The Pont Neuf wasn’t far from our hotel. As I walked toward it, it began to snow, fine crystalline snowflakes falling gently from the sky and landing on my hair and eyelashes. I carried a black Michael Kors purse in one hand, and in the other I had Arnaud’s raincoat, which I’d wrapped in tissue paper and put in a Clare et Clarent shopping bag. It was getting colder and colder, my breath coming out in a burst of grayish steam. But I was so excited, I was warm. Plus I’d timed myself perfectly to be just a few minutes late. Even so, when I arrived on the bridge — right in the middle, where we’d agreed to meet — I saw that I’d gotten there first. Impossible, I thought, glancing at my watch and then looking around. On one sidewalk was a family of tourists, the dad backing up to take a picture of his wife and kids. On the other side was a middle-aged man walking very fast, a woman walking her dog, and a group of university students — or at least they looked like university students, kind of on-purpose shabby, but too old to be teenagers.
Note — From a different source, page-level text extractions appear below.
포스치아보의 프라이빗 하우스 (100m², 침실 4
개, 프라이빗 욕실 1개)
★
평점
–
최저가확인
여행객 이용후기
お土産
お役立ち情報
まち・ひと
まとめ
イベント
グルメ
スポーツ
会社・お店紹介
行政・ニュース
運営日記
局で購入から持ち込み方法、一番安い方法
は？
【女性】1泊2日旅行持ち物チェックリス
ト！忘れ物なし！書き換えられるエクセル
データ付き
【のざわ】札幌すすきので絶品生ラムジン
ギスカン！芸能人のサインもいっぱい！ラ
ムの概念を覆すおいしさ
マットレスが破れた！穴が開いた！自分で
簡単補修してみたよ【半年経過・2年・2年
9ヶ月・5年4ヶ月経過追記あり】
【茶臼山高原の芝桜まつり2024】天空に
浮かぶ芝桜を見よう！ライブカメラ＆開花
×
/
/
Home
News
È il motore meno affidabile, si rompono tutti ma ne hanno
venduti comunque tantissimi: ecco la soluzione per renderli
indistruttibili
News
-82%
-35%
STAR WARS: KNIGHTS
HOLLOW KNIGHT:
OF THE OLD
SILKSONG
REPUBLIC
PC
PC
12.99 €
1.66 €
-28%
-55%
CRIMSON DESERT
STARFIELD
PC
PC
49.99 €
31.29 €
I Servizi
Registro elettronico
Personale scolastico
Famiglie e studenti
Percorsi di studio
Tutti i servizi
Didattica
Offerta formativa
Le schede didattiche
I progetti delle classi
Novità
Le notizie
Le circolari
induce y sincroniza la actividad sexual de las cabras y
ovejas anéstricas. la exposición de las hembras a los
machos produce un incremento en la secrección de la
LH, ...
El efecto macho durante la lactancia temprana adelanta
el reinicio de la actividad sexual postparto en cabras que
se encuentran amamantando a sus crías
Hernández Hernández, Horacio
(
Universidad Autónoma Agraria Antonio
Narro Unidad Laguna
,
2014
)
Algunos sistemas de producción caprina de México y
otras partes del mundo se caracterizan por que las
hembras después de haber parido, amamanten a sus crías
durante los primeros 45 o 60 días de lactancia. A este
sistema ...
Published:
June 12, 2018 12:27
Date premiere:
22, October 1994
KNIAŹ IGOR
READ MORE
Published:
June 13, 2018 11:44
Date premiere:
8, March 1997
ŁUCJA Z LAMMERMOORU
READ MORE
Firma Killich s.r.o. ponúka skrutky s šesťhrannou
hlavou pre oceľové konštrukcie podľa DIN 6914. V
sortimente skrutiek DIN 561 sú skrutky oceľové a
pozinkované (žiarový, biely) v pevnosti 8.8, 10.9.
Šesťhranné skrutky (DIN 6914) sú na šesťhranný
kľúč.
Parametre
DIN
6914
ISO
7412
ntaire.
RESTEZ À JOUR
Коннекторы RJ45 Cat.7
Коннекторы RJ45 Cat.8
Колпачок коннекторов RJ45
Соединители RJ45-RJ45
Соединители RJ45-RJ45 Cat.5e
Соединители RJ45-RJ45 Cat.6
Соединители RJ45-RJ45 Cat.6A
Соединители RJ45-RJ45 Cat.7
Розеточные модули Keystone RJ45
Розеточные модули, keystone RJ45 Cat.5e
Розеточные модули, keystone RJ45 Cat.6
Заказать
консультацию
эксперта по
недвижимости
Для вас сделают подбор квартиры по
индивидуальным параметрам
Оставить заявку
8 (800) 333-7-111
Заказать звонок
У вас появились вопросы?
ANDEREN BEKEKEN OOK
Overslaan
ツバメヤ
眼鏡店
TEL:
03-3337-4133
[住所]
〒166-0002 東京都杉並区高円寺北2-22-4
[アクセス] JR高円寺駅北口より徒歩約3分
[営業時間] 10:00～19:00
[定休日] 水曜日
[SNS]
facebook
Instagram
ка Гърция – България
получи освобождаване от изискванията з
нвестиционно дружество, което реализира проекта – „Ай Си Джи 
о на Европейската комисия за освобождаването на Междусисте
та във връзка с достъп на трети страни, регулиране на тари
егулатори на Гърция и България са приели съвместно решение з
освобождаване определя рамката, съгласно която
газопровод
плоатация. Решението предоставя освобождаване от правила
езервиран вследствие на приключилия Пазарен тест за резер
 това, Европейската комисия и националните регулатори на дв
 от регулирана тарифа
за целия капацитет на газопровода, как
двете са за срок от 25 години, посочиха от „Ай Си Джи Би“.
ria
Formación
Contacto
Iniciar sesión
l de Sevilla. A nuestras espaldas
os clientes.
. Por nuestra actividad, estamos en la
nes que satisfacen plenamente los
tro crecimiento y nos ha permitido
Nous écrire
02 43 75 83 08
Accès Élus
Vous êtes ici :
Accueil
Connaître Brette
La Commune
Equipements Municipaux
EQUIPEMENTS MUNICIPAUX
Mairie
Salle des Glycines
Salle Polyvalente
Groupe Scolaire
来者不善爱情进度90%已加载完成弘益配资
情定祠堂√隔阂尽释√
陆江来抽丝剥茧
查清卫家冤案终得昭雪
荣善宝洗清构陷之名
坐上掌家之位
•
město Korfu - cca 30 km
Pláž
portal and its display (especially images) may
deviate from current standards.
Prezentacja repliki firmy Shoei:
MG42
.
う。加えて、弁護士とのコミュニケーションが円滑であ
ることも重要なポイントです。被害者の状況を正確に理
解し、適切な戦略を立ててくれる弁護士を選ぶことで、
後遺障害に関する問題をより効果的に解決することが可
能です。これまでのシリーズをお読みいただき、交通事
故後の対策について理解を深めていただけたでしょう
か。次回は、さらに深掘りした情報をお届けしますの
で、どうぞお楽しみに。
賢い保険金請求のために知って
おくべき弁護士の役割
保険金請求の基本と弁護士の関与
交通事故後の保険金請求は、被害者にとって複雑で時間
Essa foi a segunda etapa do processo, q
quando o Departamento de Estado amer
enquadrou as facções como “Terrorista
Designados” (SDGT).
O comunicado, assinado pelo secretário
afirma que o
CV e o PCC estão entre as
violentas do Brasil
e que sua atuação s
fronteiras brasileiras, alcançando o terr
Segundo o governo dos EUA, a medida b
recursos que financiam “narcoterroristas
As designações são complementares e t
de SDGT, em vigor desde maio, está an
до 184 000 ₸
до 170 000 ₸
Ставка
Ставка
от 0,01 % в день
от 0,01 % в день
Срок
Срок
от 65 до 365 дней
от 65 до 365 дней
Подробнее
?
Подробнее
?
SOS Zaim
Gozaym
They were joking around and smoking cigarettes, wearing heavy black winter coats or parkas, with hats and gloves. But no Arnaud. I checked my watch
and
my phone. It was five minutes past one. Then it was six minutes past one. Seven, eight, nine minutes past one! Finally, I positioned myself on the sidewalk, in the dead middle of the bridge. Which is when one of the students from across the bridge walked up to me and said: “
Ah, mon petit oiseau américaine est ici
.” Then, also in French: “Everyone! Come meet Becka, my friend from America.”